Even as the franchise model has expanded into just about every industry imaginable, food remains the largest and one of the fastest-growing industries in the franchise world. Thirty percent of the 1,105 companies that applied for Entrepreneur’s 2020 Franchise 500 ranking were food-related franchises, and new concepts continue to come on the scene every year.
Food is also one of the most durable franchise industries. While running a restaurant can certainly be challenging, there’s a reason brands like A&W, which just turned 100 last year, are still around today—they know how to earn loyalty, and they know how to adapt to keep that loyalty strong even in extreme situations. As dining rooms were shut down in response to the coronavirus pandemic, food franchisors rose to the occasion, quickly finding ways to keep serving customers and communities and help their franchisees survive—and, in some cases, even thrive.

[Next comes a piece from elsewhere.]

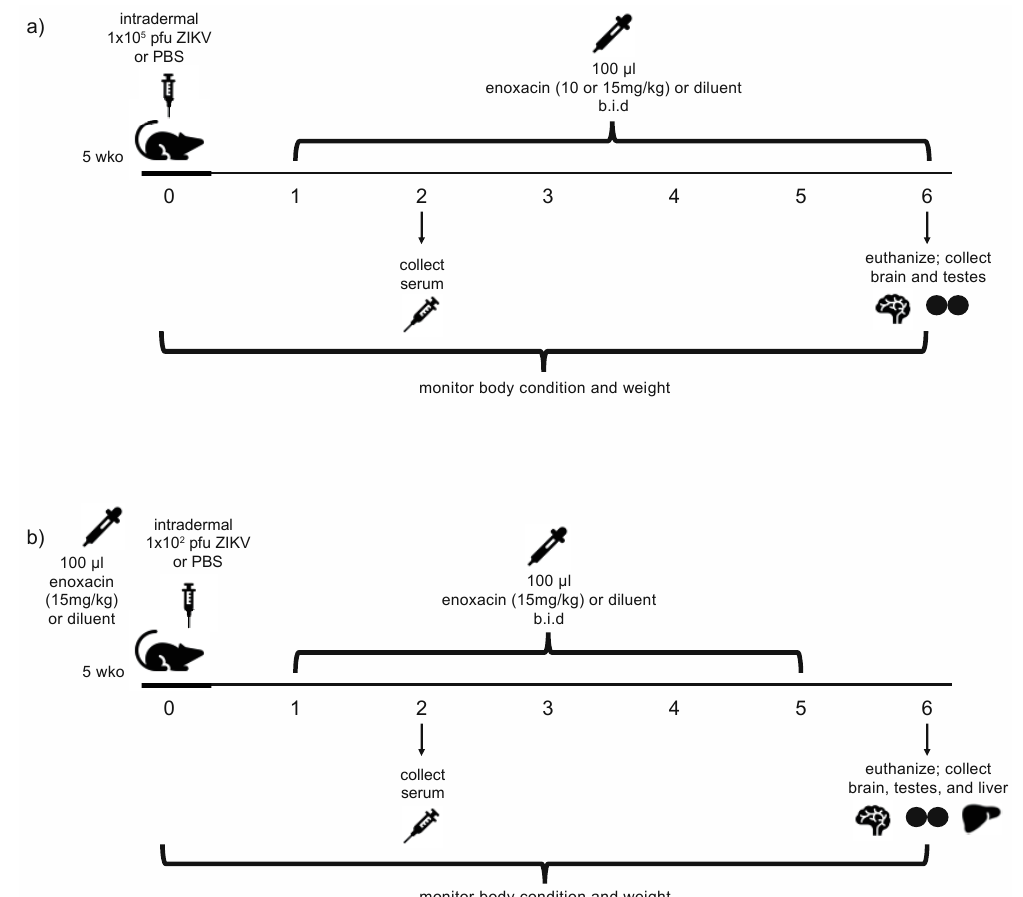
Figure 1. Experimental design. ( a ) In experiment 1, five-week-old A129 mice were injected with Zika virus (ZIKV) (1 × 10 5 pfu) or phosphate buffered saline (PBS) then treated orally with enoxacin (10 or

On the following pages, we celebrate the strength and resilience of these companies with our list of the top 200 food franchises, ranked within their respective categories. This ranking is based on the scores each company received from our Franchise 500 formula, which evaluates more than 150 data points—collected last summer (2019)—in the areas of costs and fees, size and growth, franchisee support, brand strength, and financial strength and stability.
Remember as you read that this list is not intended as a recommendation of any particular company. It’s more important than ever to do your own careful research before investing in a franchise opportunity. Read the company’s legal documents, consult with an attorney and an accountant, and talk to as many existing and former franchisees as you can about their experiences.
When dining rooms closed, Chicken Salad Chick’s franchisees found creative ways to keep serving customers, including pop-up drive-throughs and community drop-off events. Many restaurants also added a “donate a meal” option to their online ordering, giving customers an option to pay for meals to feed frontline workers. Grayson Moody, a young fan of the brand in Atlanta, asked friends and family to donate meals in lieu of gifts for her 13th birthday, raising more than $1,300.
Kona Ice trucks usually do business in places where people gather—schools, sports fields, churches, events. So when such gatherings ceased due to social distancing recommendations, franchisees had to find another way to reach their customers. The company created Kurbside Kona, a delivery service that allows customers to preorder shaved ice treats online and then have them delivered to their driveway by their local Kona truck.
Even as states began loosening restrictions and allowing dining rooms to reopen, most followed federal guidelines suggesting that self-service options not be reopened—a big problem for buffets. But the country’s largest buffet chain, Golden Corral, didn’t let that stop it, instead coming up with different service models for franchisees to implement depending on the rules in their areas, including a cafeteria-style model with staff members serving the food and a family-style table-service model.
A&W celebrated its 100th anniversary last year, making it America’s oldest franchised restaurant chain. And while the brand might be most famous for its root beer, it was also the first chain to offer a bacon cheeseburger, a creation of current chairman, Dale Mulder, when he was a franchisee in 1963. So perhaps it’s no surprise that when the company started offering plant-based Beyond Burgers and flexitarian guests asked for bacon and cheese to be added, A&W was happy to comply.
A&W isn’t the only franchise looking to appeal to guests seeking more vegetarian, vegan, and flexitarian options. Plant-based foods have been one of the biggest trends of the last year, popping up on a number of franchise menus. And with the prospect of meat shortages looming, it’s a trend that may prove even more important to restaurants’ success than they might have originally expected.